St. Paul Councilman Kassim Busuri accused of posting anti-gay stuff, not being sorry

Some residents are "concerned" about Busuri's old Facebook posts, including one seemingly praising the criminalization of gay sex.

Some residents are "concerned" about Busuri's old Facebook posts, including one seemingly praising the criminalization of gay sex. Neighbors for Busuri, Facebook

Last week, the St. Paul City Council offered a nod to the 50th anniversary of the Stonewall riots, approving a resolution recognizing June as Pride Month. All council members sponsored the move and took a photo by a big rainbow flag… except one.

Councilman Kassim Busuri joined the meeting minutes afterward. He later said he hadn’t known about the resolution until a few minutes before it was presented, but a few social media users – including Human Rights and Equal Economic Opportunity Commission member Tyler Blackmon – thought he had some explaining to do. And not just because of his absence.

“Hey, @KassimBusuri,” he tweeted. “I’d love to hear an explanation for why you didn’t sponsor the Pride/Stonewall resolution today for the City Council. I was 100% willing to give you the benefit of the doubt, but now I’m… concerned.”

Along with the tweet, Blackmon posted a couple of screenshots allegedly taken from Busuri’s Facebook account several years ago. One, posted in 2014, included a link to an article about the president of Uganda criminalizing homosexuality.

“That’s why I am going back to Uganda,” the post read.

Another, from 2013, was about Pasta Barilla being boycotted because the CEO supposedly vowed to never include a gay couple in advertising.

“I have to go buy some Pasta Barilla now,” was Busuri’s response.

Blackmon wasn’t the only one demanding an explanation. OutFront Minnesota, an advocacy organization for the queer and trans communities, says it reached out to Busuri “in hopes of hearing an apology or an interest in moving forward.”

“No apology was received,” the group reported on Thursday, “And he reiterated his anti-LGBTQ views while admitting that he may just need more information.”

Busuri didn’t respond to interview requests. In an interview with the Pioneer Press, he said that his “religious beliefs are very clear about homosexuality,” but that he hadn’t discriminated against anyone because of them.

“Those who are attacking me, I see it as Islamophobic, attacking me for my religious beliefs,” he said.

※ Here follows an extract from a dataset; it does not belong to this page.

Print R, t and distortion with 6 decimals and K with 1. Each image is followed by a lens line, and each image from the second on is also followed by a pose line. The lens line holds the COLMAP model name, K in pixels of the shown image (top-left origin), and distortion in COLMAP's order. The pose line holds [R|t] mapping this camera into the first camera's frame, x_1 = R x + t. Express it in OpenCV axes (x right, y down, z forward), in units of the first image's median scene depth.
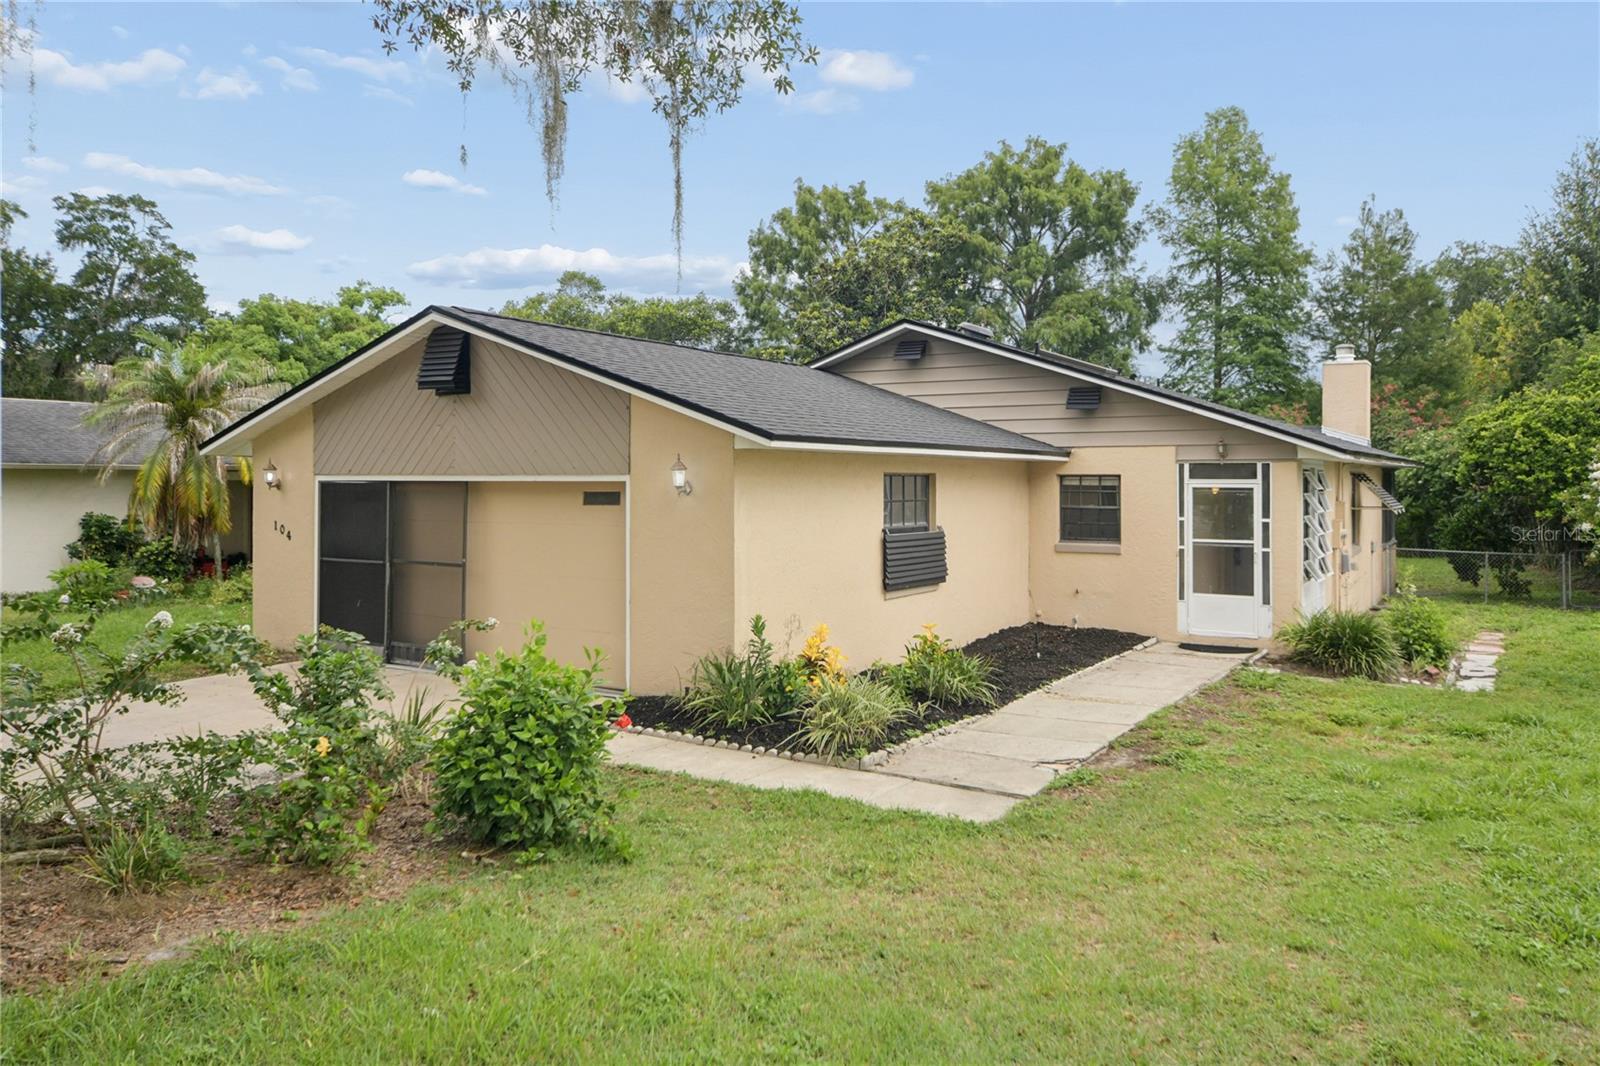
lens RADIAL K [[1174.3, 0, 803.2], [0, 1174.3, 484.7], [0, 0, 1]] dist [-0.005565, -0.003112]
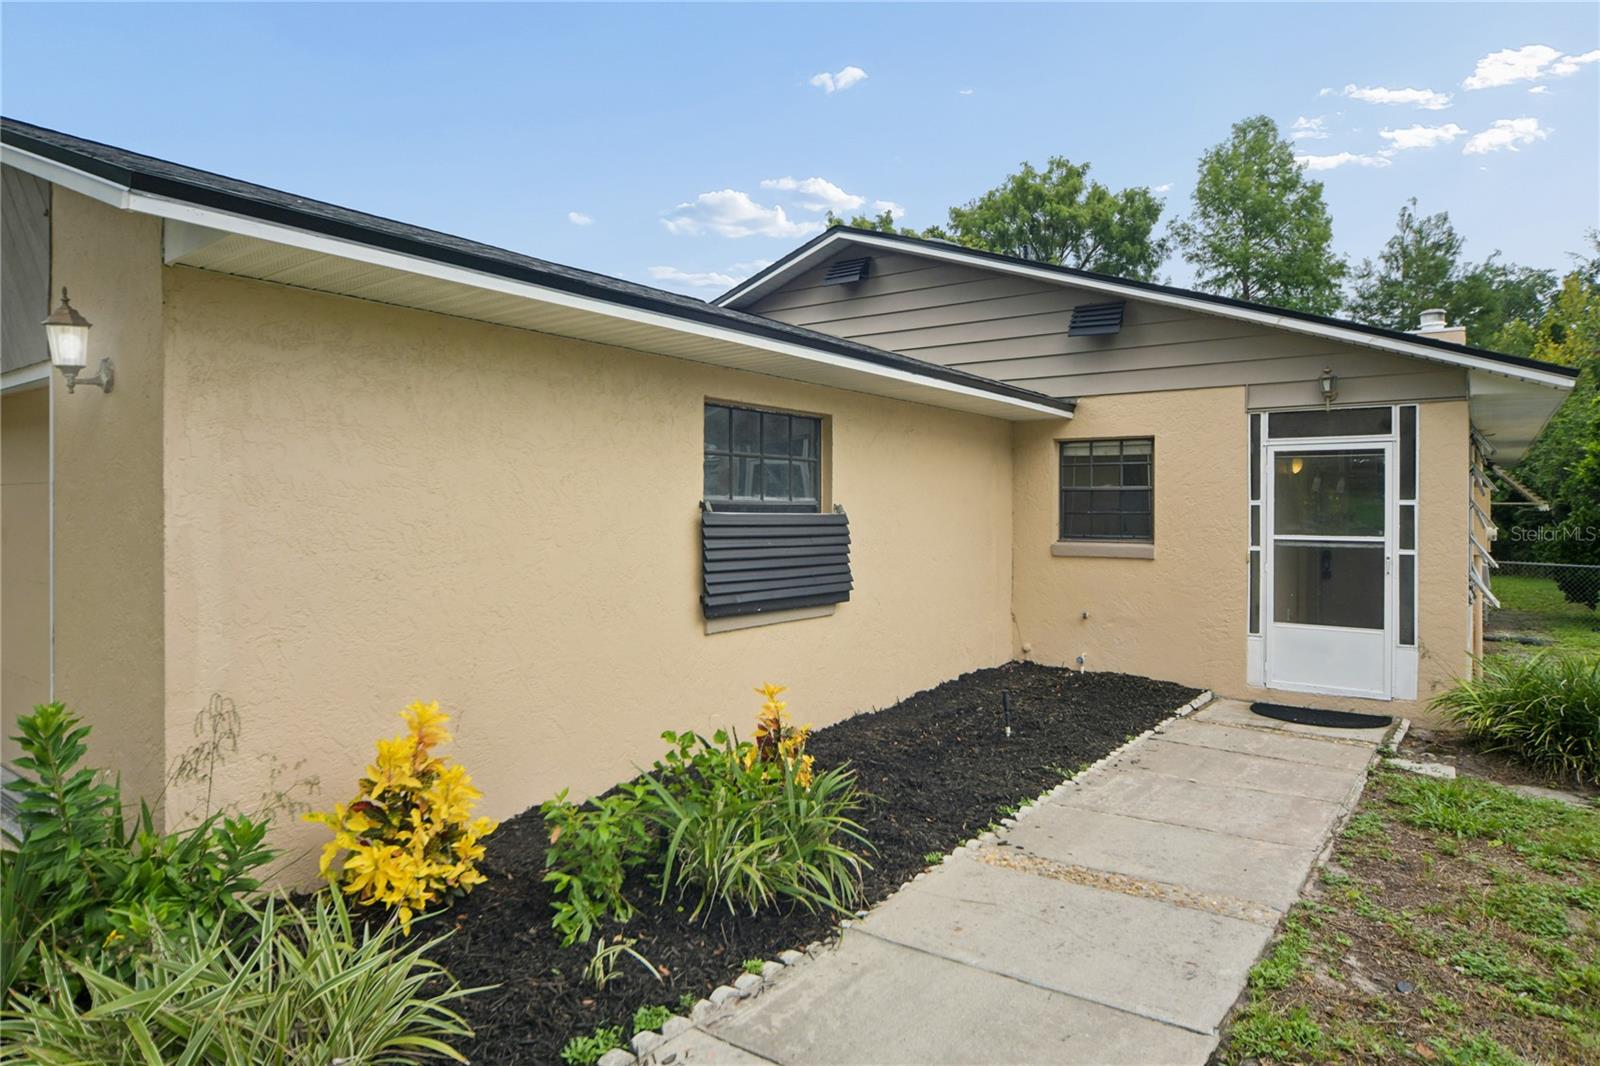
lens RADIAL K [[932.3, 0, 796.6], [0, 932.3, 523.6], [0, 0, 1]] dist [-0.005093, 0.000646]
pose [[0.996142, 0.003865, -0.087673, 0.049843], [-0.003163, 0.999962, 0.008142, 0.014921], [0.087701, -0.007833, 0.996116, 0.196662]]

He also addressed his absence on Wednesday, but one would likely be hard-pressed to describe it as apologetic.

“It is true, I did not take a picture with some of my colleagues and a rainbow flag, nor did I vote on or speak for or against resolution recognizing the 50th anniversary of Stonewall,” he wrote. “What is also true is that I am Muslim and believe in the dignity of all human beings and that no one should be persecuted for their faith, values, beliefs, or who they are.”

He went on to point out that he is the only Muslim and the only black man on the council, and that he has “put [his] life on the line” for his community and his “fellow human beings,” no matter what “sexual orientation they claim.

“Ask yourself what kind of leader you do believe our community should have? One who wraps themselves in a rainbow flag, a person-of-color flag, or whatever the flag-of-the-day is for political gain, or one who acts in the best interest of humanity and is willing to give of their life for another.”

A lot of people commenting on the Neighbors for Busuri Facebook page weren’t exactly impressed.

“As a queer person of color, I expect and rely on our elected officials to do the right thing to support our marginalized communities,” one commenter said. “Shame.”

“…As a young Muslim women this is not what a ‘community leader’ does,” another said. “This is not Islam, this is bigotry. It will certainly not stand.”

Others went with quicker responses, such as “this is disgusting” and “resign.”

Busuri, the council’s youngest member and its first Somali-American, was appointed to his seat after the retirement of member Dan Bostrom. At the time, Busuri vowed not to run for office in November, when the remainder of Bostrom’s term expired. He has since changed his mind, saying many people had encouraged him to go for it.

But some commenters say they’ll remember this moment in the fall, when it’ll be up to them to decide if Busuri can really represent everyone in his ward.

“Polish up your resume!” one warned.